By the 1990s, more women than ever were simply not at home during the day, and soaps wrestled with new ways to regain a shrinking audience. Thanks to VCRs and newer taping systems like TiVo, fans could still keep track of the travails of their favorite hunks and heroines, though Nielsen ratings can't track those numbers.

Soap opera viewership in the Charlotte market has always been strong, which gets us back to the original question: why is TV soap bringing its act to Charlotte? The answer is attracting fresh potential viewers, namely college students. If you're familiar with any of the current summer plotlines on all the soaps, older (read: over 30) characters take a backseat to teenaged or barely 20-something characters who whip through romance, scandal, and even go on the run before Labor Day.

Say what you will about a TV genre that gets no respect, but I predict the soap opera will be here long after idiots stop eating worms on TV.

Speaking of national TV coming to the QC, if you're not one of the lucky 2,800 folks with tickets to PBS' Antiques Roadshow when it comes to the Charlotte Convention Center August 10, there's still a sliver of hope of showing off your Auntie's armoire.

This Friday, August 1, WTVI will air a "pledge" version of Roadshow at 8pm, and will offer more pairs of tickets as a kickoff to the station's annual summer pledge drive.

The station also used the Internet to sell some of its ticket allotment in exchange for a WTVI membership and two tickets. Web auction house eBay was the site for a sale that ended July 12, with average winners getting tickets from anywhere from 25 to 50 bucks. WTVI says some 15,000 Charlotte-area viewers applied for the 2,800 tickets.

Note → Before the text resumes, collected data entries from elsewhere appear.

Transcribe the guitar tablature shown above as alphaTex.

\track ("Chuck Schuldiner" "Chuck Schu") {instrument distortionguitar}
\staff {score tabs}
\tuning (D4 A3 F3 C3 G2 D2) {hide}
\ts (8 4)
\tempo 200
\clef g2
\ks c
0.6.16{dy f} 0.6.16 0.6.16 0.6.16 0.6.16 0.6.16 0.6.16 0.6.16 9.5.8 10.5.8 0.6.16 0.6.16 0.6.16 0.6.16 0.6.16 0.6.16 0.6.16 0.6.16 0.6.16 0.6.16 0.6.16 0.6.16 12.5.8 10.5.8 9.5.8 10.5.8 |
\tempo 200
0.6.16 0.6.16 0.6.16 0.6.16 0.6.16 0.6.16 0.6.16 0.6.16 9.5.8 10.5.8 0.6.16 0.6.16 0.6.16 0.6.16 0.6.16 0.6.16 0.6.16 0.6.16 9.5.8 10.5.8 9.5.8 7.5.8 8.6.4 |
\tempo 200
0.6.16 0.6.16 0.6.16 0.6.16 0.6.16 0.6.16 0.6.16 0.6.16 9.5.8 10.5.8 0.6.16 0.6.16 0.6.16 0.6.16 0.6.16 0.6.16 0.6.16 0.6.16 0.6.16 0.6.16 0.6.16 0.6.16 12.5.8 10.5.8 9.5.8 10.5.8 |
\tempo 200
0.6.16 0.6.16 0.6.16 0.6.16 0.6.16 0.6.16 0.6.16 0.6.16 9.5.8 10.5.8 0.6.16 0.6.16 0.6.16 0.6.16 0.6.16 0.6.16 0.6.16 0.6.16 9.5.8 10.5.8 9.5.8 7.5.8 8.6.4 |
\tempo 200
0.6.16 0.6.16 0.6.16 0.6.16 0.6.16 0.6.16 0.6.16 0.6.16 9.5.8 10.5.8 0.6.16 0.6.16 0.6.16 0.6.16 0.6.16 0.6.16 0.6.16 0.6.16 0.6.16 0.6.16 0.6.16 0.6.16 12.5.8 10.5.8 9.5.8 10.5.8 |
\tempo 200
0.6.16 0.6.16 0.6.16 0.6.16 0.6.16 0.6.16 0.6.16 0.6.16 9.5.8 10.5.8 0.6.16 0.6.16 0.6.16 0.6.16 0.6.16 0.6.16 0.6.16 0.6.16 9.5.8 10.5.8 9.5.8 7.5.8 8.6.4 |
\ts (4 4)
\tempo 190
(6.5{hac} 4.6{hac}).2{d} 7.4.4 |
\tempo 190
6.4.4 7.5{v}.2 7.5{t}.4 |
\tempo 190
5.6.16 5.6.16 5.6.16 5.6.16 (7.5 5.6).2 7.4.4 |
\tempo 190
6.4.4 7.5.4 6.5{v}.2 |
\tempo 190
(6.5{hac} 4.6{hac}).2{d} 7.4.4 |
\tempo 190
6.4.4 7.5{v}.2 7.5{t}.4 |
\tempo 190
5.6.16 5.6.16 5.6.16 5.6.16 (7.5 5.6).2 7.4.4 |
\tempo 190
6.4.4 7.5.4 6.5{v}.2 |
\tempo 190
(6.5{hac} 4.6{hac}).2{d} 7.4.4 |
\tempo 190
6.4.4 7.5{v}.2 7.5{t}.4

Elections are becoming a bigger priority for WSOC-TV, due to a companywide mandate from parent company Cox Communications. Congressional candidates and South Carolina gubernatorial candidates are being offered five minutes of free airtime on non-primetime periods before the November elections to appeal to voters. WCNC did the same back in 1998, and along with WBTV, all three stations are expected to produce debates or voter forums. It's the way it oughta be.